Identifying the raw material that feeds this vast undertaking -the musicians and songwriters who have the ability to achieve stardom -relies on the whim of an elite band of A&R people, gurus who have the "knack" of picking out the sensations of the future. The industry has done very well out of this arrangement but is now facing a revolution that threatens the whole "gut instinct" approach. Its executives are increasingly convinced that compact discs and cassette tapes are destined to go the way of the vinyl LP, and that some form of internet, possibly wireless, music distribution will come to dominate, even as they strive to throttle web-based music-exchange service Napster. They envisage software agents that can learn about an individual's preferences, such as listening to soft jazz late at night and hip-hop in the gym, and then seek out music to fit. This means selecting favourite tunes as well as identifying pieces that it is confident the person will enjoy, even dropping in unexpected oddities that it feels might engage that particular listener.

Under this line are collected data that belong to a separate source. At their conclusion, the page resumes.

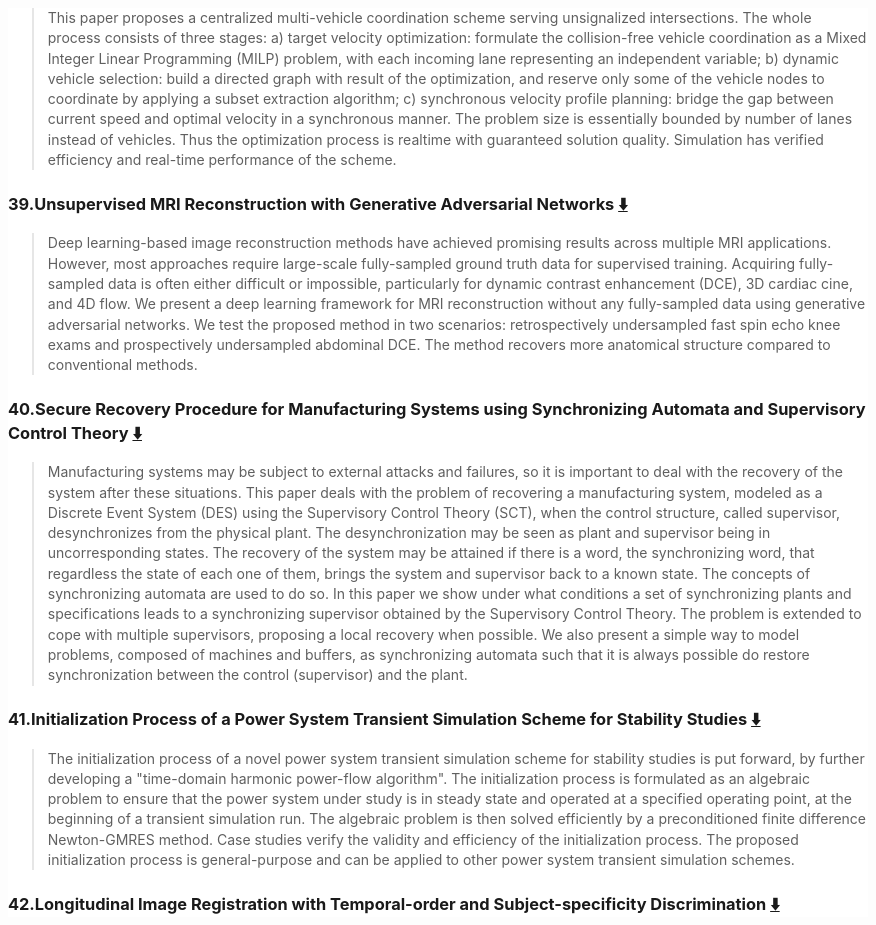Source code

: >  This paper proposes a centralized multi-vehicle coordination scheme serving unsignalized intersections. The whole process consists of three stages: a) target velocity optimization: formulate the collision-free vehicle coordination as a Mixed Integer Linear Programming (MILP) problem, with each incoming lane representing an independent variable; b) dynamic vehicle selection: build a directed graph with result of the optimization, and reserve only some of the vehicle nodes to coordinate by applying a subset extraction algorithm; c) synchronous velocity profile planning: bridge the gap between current speed and optimal velocity in a synchronous manner. The problem size is essentially bounded by number of lanes instead of vehicles. Thus the optimization process is realtime with guaranteed solution quality. Simulation has verified efficiency and real-time performance of the scheme.      
### 39.Unsupervised MRI Reconstruction with Generative Adversarial Networks  [ :arrow_down: ](https://arxiv.org/pdf/2008.13065.pdf)
>  Deep learning-based image reconstruction methods have achieved promising results across multiple MRI applications. However, most approaches require large-scale fully-sampled ground truth data for supervised training. Acquiring fully-sampled data is often either difficult or impossible, particularly for dynamic contrast enhancement (DCE), 3D cardiac cine, and 4D flow. We present a deep learning framework for MRI reconstruction without any fully-sampled data using generative adversarial networks. We test the proposed method in two scenarios: retrospectively undersampled fast spin echo knee exams and prospectively undersampled abdominal DCE. The method recovers more anatomical structure compared to conventional methods.      
### 40.Secure Recovery Procedure for Manufacturing Systems using Synchronizing Automata and Supervisory Control Theory  [ :arrow_down: ](https://arxiv.org/pdf/2008.13062.pdf)
>  Manufacturing systems may be subject to external attacks and failures, so it is important to deal with the recovery of the system after these situations. This paper deals with the problem of recovering a manufacturing system, modeled as a Discrete Event System (DES) using the Supervisory Control Theory (SCT), when the control structure, called supervisor, desynchronizes from the physical plant. The desynchronization may be seen as plant and supervisor being in uncorresponding states. The recovery of the system may be attained if there is a word, the synchronizing word, that regardless the state of each one of them, brings the system and supervisor back to a known state. The concepts of synchronizing automata are used to do so. In this paper we show under what conditions a set of synchronizing plants and specifications leads to a synchronizing supervisor obtained by the Supervisory Control Theory. The problem is extended to cope with multiple supervisors, proposing a local recovery when possible. We also present a simple way to model problems, composed of machines and buffers, as synchronizing automata such that it is always possible do restore synchronization between the control (supervisor) and the plant.      
### 41.Initialization Process of a Power System Transient Simulation Scheme for Stability Studies  [ :arrow_down: ](https://arxiv.org/pdf/2008.13059.pdf)
>  The initialization process of a novel power system transient simulation scheme for stability studies is put forward, by further developing a "time-domain harmonic power-flow algorithm". The initialization process is formulated as an algebraic problem to ensure that the power system under study is in steady state and operated at a specified operating point, at the beginning of a transient simulation run. The algebraic problem is then solved efficiently by a preconditioned finite difference Newton-GMRES method. Case studies verify the validity and efficiency of the initialization process. The proposed initialization process is general-purpose and can be applied to other power system transient simulation schemes.      
### 42.Longitudinal Image Registration with Temporal-order and Subject-specificity Discrimination  [ :arrow_down: ](https://arxiv.org/pdf/2008.13002.pdf)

Questions such as what constitutes personal taste, can musical hooks be identified and how can you summarise a piece of music to create a musical "thumbnail", are taxing the minds of an industry that has previously been largely indifferent to such matters. To find the answers, major corporations such as Sony and Warner, as well as the thrusting dotcoms, are turning to experts like Huron.

And because he finds these questions fundamentally interesting, he is happy to work with them and, in the process, play a role in changing the way people experience music. "Until three years ago, I had interacted with business people about as frequently as any other music professor - which is to say, virtually never," he says. "Now the music industry has discovered music research. As academics, we can choose to stand on the sidelines and lob our usual smug invective, or we can roll up our sleeves and try to shape a musical culture worth having."

Deep in the Amazon, the interior of Papua New Guinea and the northern mountains of China, there are people who have not heard western music. But their number is few and dwindling. Huron recalls a report filed by an anthropologist working in the isolated, jungle-cloaked Indonesian province of Irian Jaya. The scholar reported encountering a family group of hunter-gatherers deep in the jungle and persuading them to let him compile an inventory of their belongings. There were steel blades and other tools. There was also a Hard Rock Café T-shirt, a working tape player, batteries and a handful of cassettes. If musicologists such as Huron want to test cultural influences on musical appreciation, they know they have to act quickly before the last "uncontaminated" few get exposed to the Spice Girls, Madonna or U2. A sobering prospect.

"It may well be that 100 years from now, musicologists will be cursing our generation for not grasping this opportunity before there is no culture left on earth that has not heard western music," he acknowledges. But such studies are expensive and ambitious. Getting academics out into remote communities far from the beaten track is a difficult task. Typically, Huron is thinking big. He proposes sending experimenters into the field to identify and gain the cooperation of subjects. Then a series of double-blind tests, free from the interfering bias of the experimenter, could be downloaded from Huron's university via a satellite phone to probe the musical appreciation of different cultures.

Can people with diverse cultural backgrounds really understand each other's music? Results could be beamed back to the lab for analysis and any follow-up problems and questions ironed out and resolved before the experimenter left the site. "We have the technology and resources to pull it off," Huron enthuses, "though not the funding - yet." The expense of such an exercise is far beyond the means of modern musicology. Perhaps Huron's suitors in the music industry will help chronicle the wisdom of cultures that they are playing such a major role in altering forever.